Oil futures lost ground Tuesday, with prices set to post a second straight session decline, as investors remained uncertain about the outlook for crude demand from China.
West Texas Intermediate crude for December delivery
fell 42 cents, or 0.5%, $91.37 a barrel on the New York Mercantile Exchange after posting a loss of 0.9% on Monday.
December natural gas
dropped 9.8% to $6.269 per million British thermal units after getting a colder weather related boost to settle 8.5% higher on Monday.
Oil futures have been buffeted by uncertainty around China’s zero-COVID policy, which has been seen keeping a lid on crude prices.
Oil was lifted last week on rumors circulating on Chinese social media that officials were weighing a relaxation of the policy. Weekend news reports saw officials deny speculation around easing restrictions, but crude was lifted early Monday after The Wall Street Journal reported Chinese leaders were considering steps toward reopening, but were proceeding slowly and had no timeline.
Those gains were given back by the closing bell.
“The lack of a concrete timeline or any real details about plans to reopen the Chinese economy and move away from the still very strict and economically crippling restrictions weighed on the energy market into the afternoon,” wrote analysts at Sevens Report Research.
For now, however, the near-term trend still favors the bulls, they said. The $93.20 closing high for WTI from October is a key resistance level keeping crude in a trading range between roughly $78 and $93 a barrel, they said.
“This week, midterm election results, CPI data (if it’s dovish), or further developments in China regarding COVID restrictions could help drive futures through resistance and to new multimonth closing highs,” they wrote.
Traders also await the weekly U.S. petroleum supply report from the Energy Information Administration due Wednesday morning.

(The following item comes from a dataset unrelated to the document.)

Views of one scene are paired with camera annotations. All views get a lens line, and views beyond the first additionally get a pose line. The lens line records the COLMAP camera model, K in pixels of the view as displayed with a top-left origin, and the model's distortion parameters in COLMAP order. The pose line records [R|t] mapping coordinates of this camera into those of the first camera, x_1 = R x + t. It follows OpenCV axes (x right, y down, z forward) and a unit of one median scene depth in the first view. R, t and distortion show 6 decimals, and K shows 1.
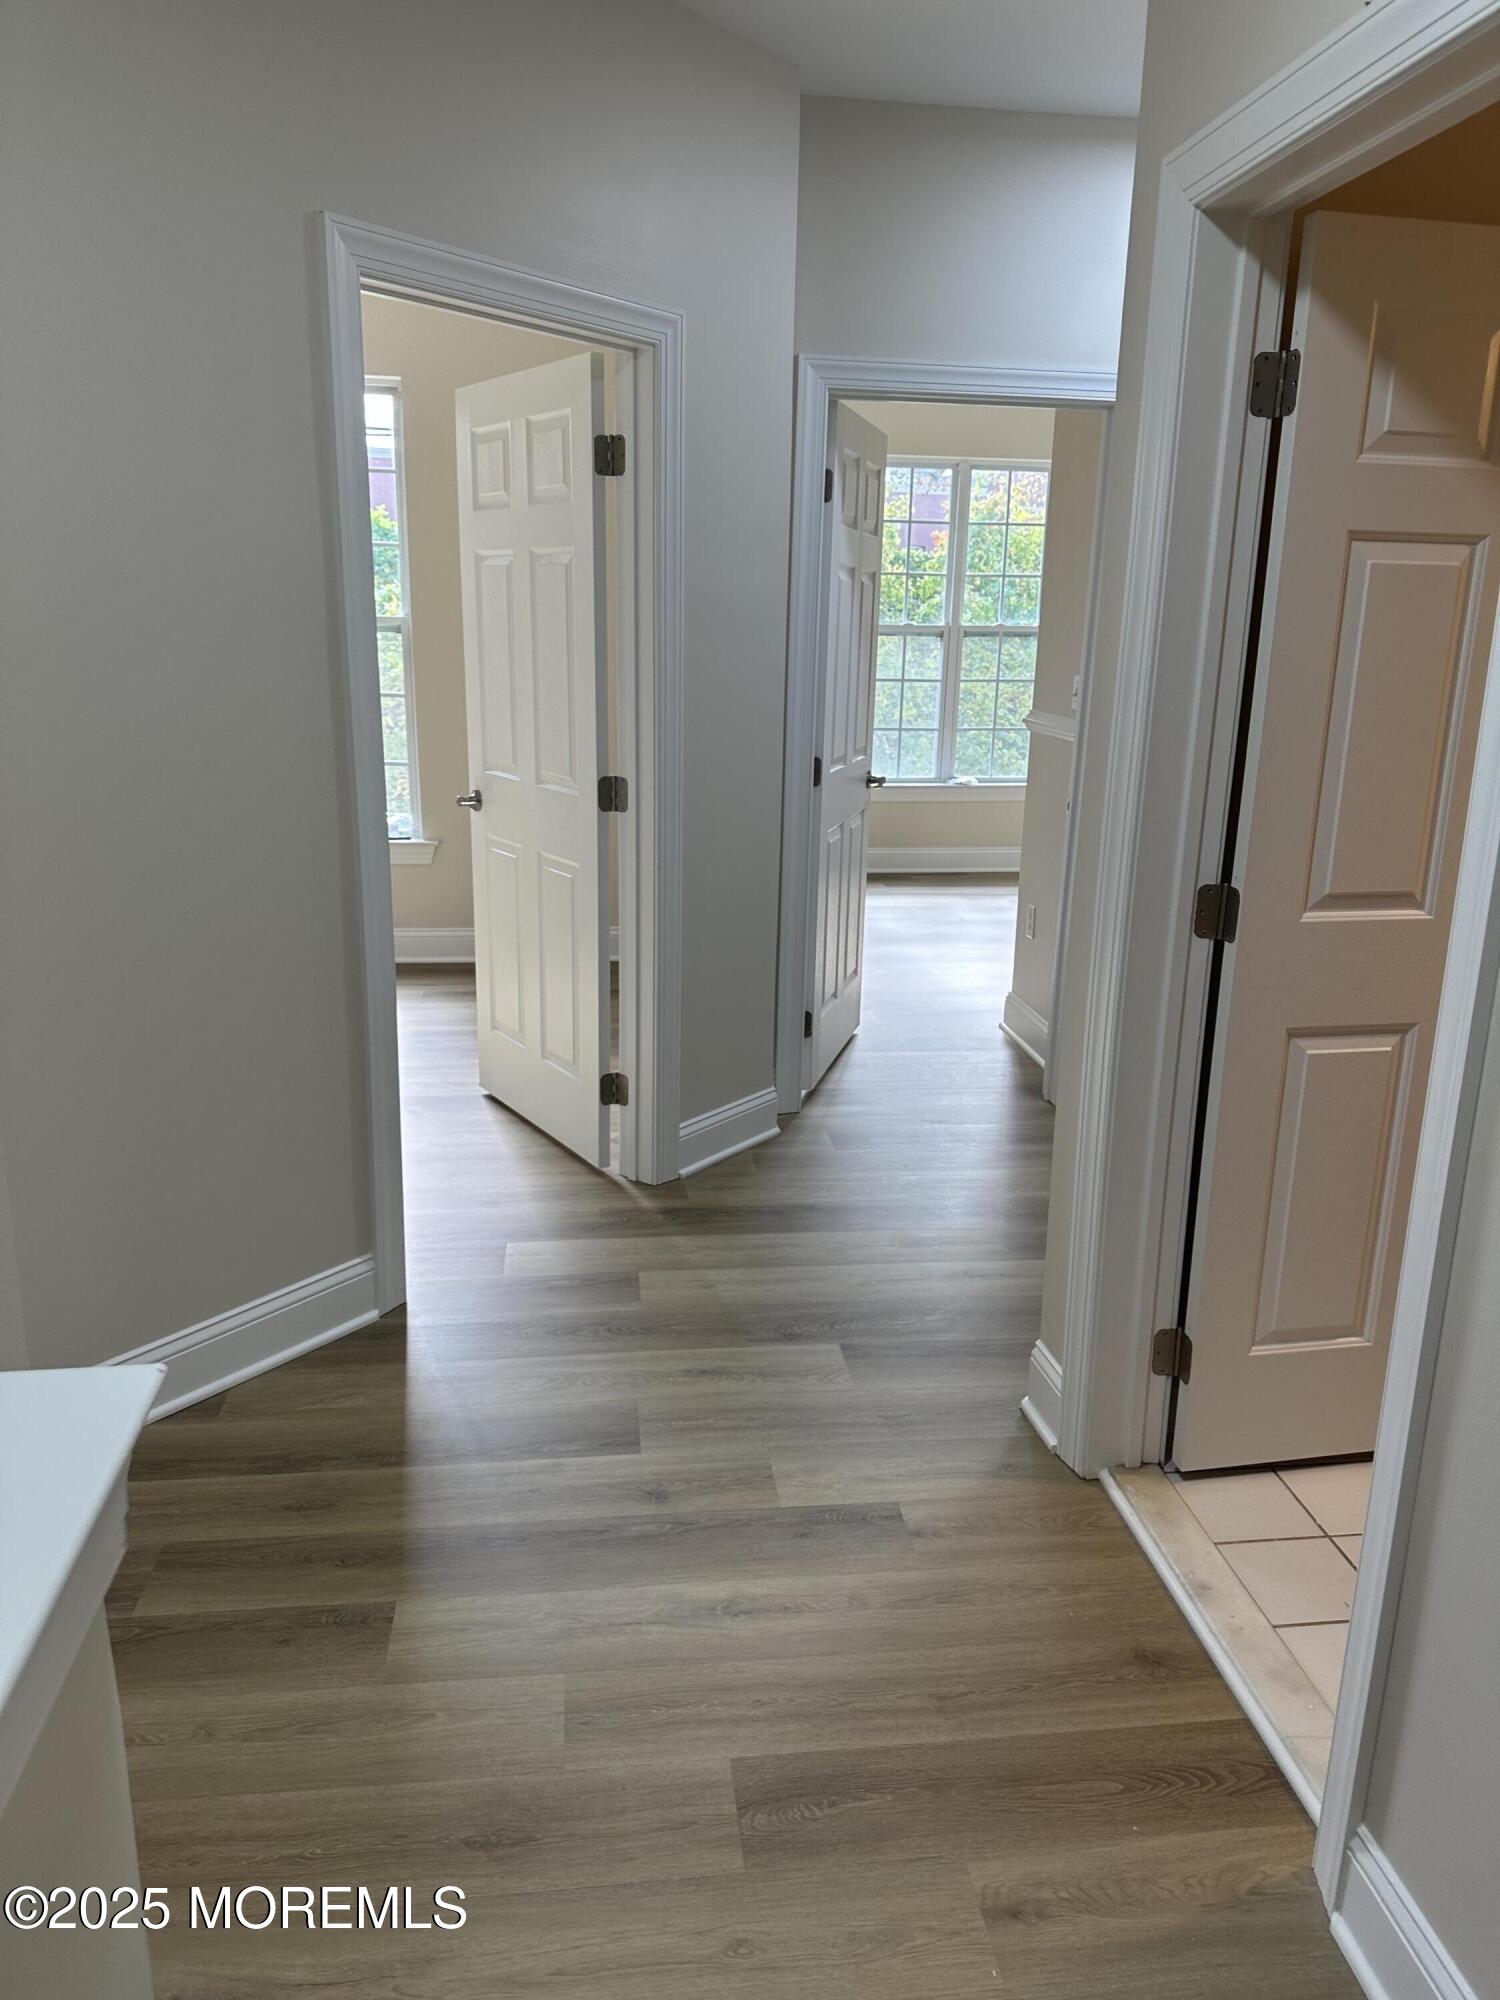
lens RADIAL K [[1427.9, 0, 751.9], [0, 1427.9, 1002.2], [0, 0, 1]] dist [0.006910, -0.008804]
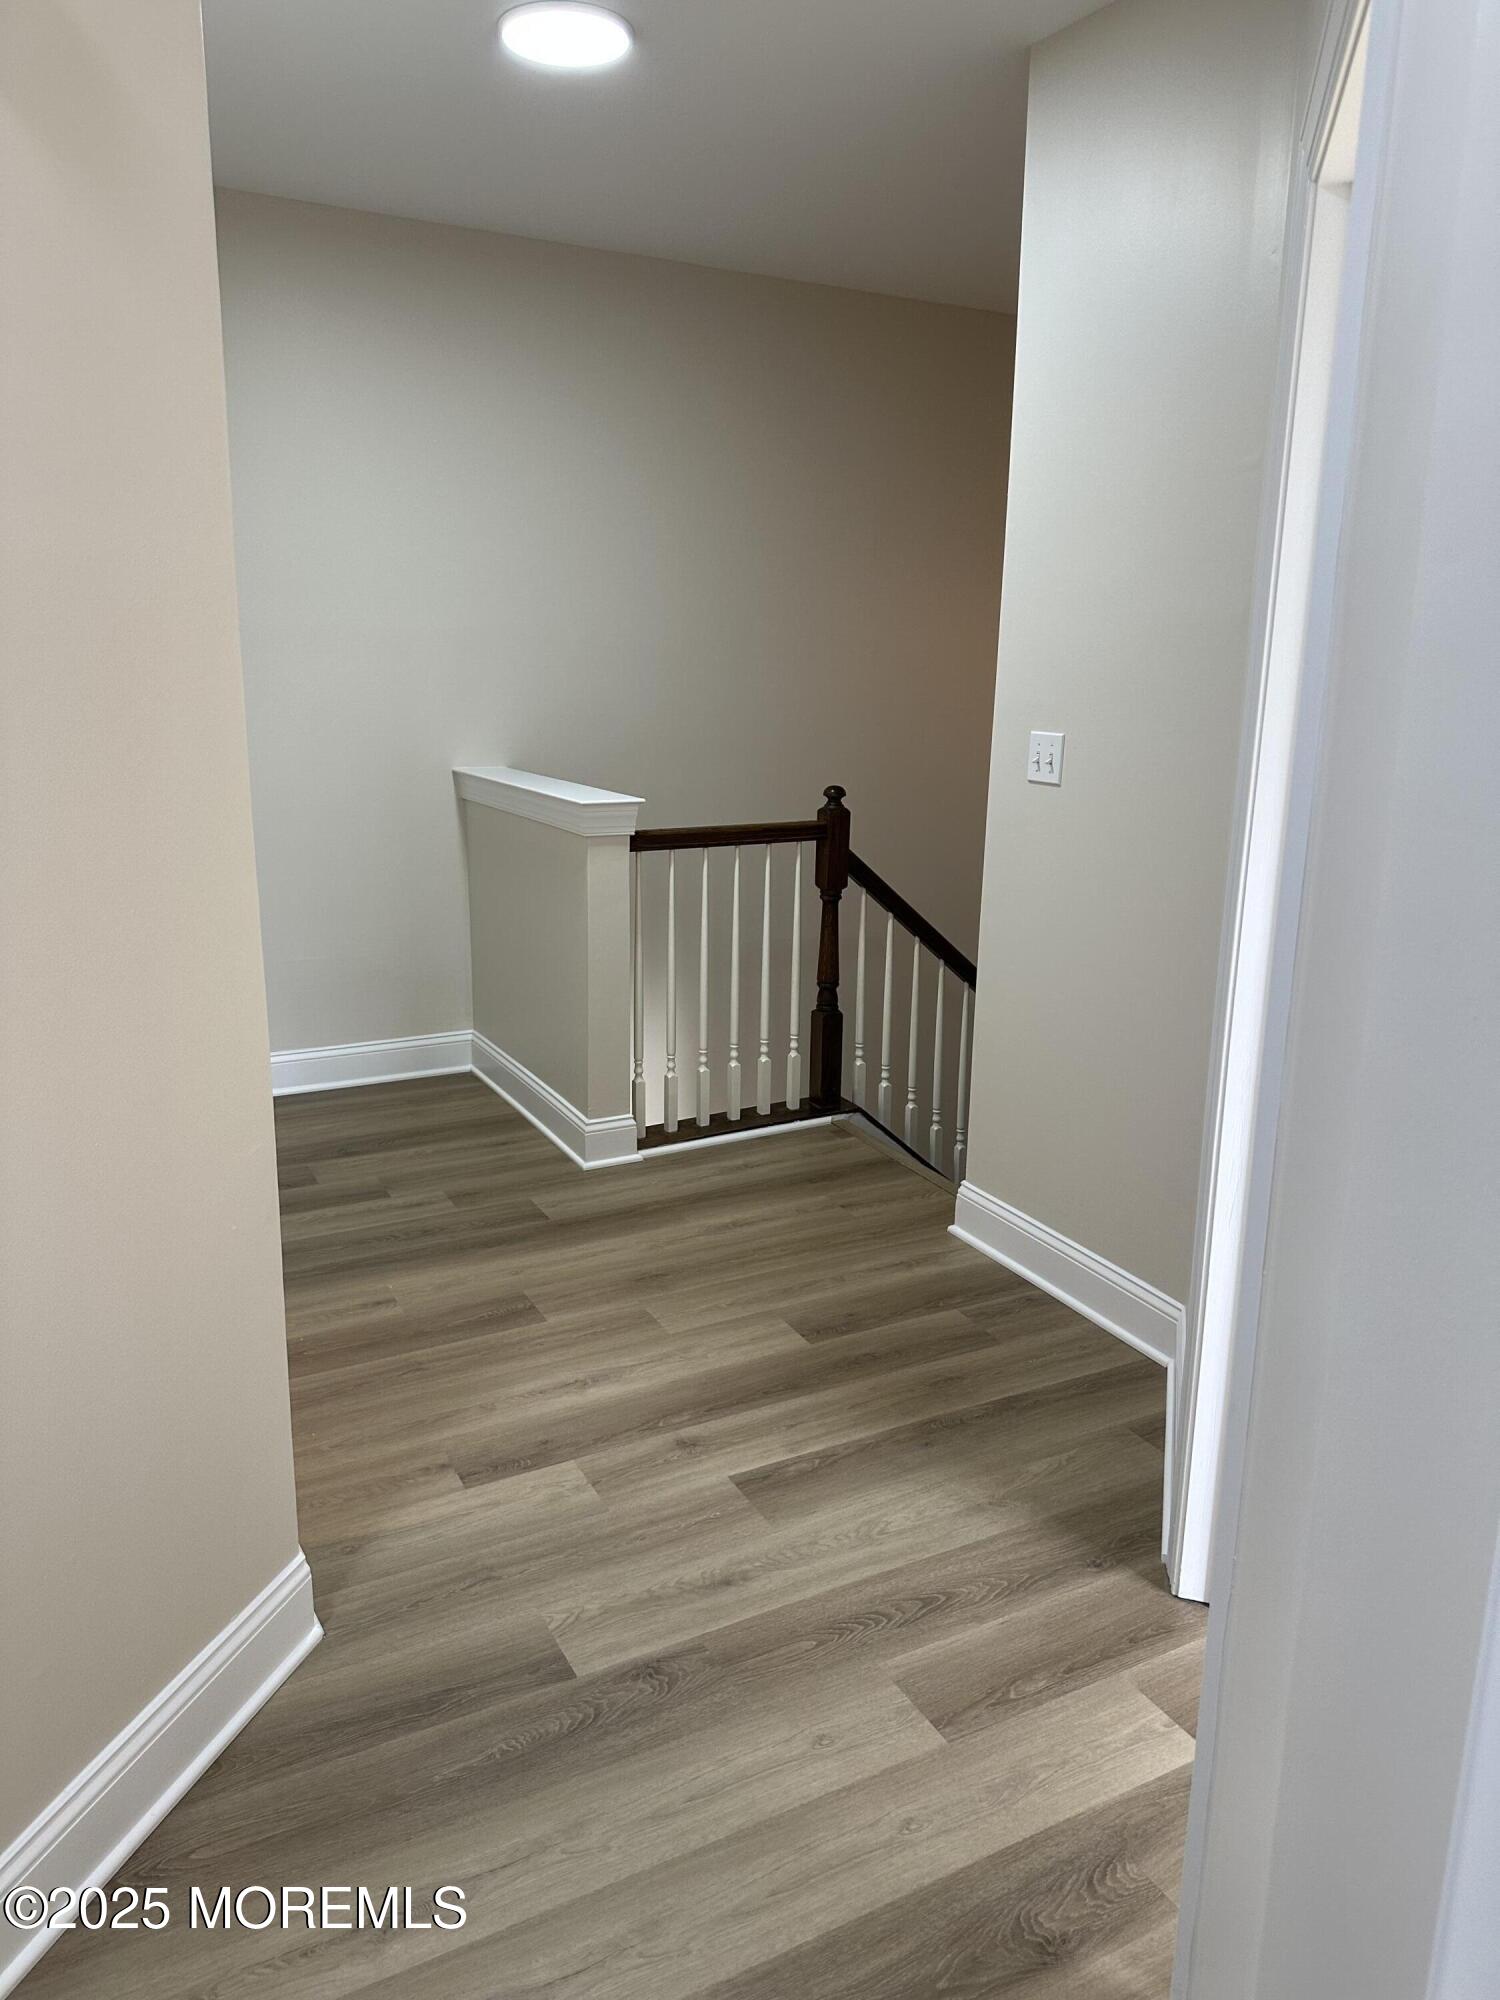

On average, analysts expect the EIA report to show supply declines of 700,000 barrels for crude, 1.2 million barrels for gasoline, and 900,000 barrels for distillates, according to a survey conducted by S&P Global Commodity Insights.
“Inventory numbers should be in focus this week as the U.S. will aim to extend last week’s small increase to distillate stocks, which remain persistently low,” said Robbie Fraser, manager, global research and analytics at Schneider Electric, in a daily note.
“Strong export demand has kept diesel in short supply, and some additional inventories would be welcomed ahead of a heating season that could carve out more room for diesel as global natural gas supply remains tight,” said Fraser.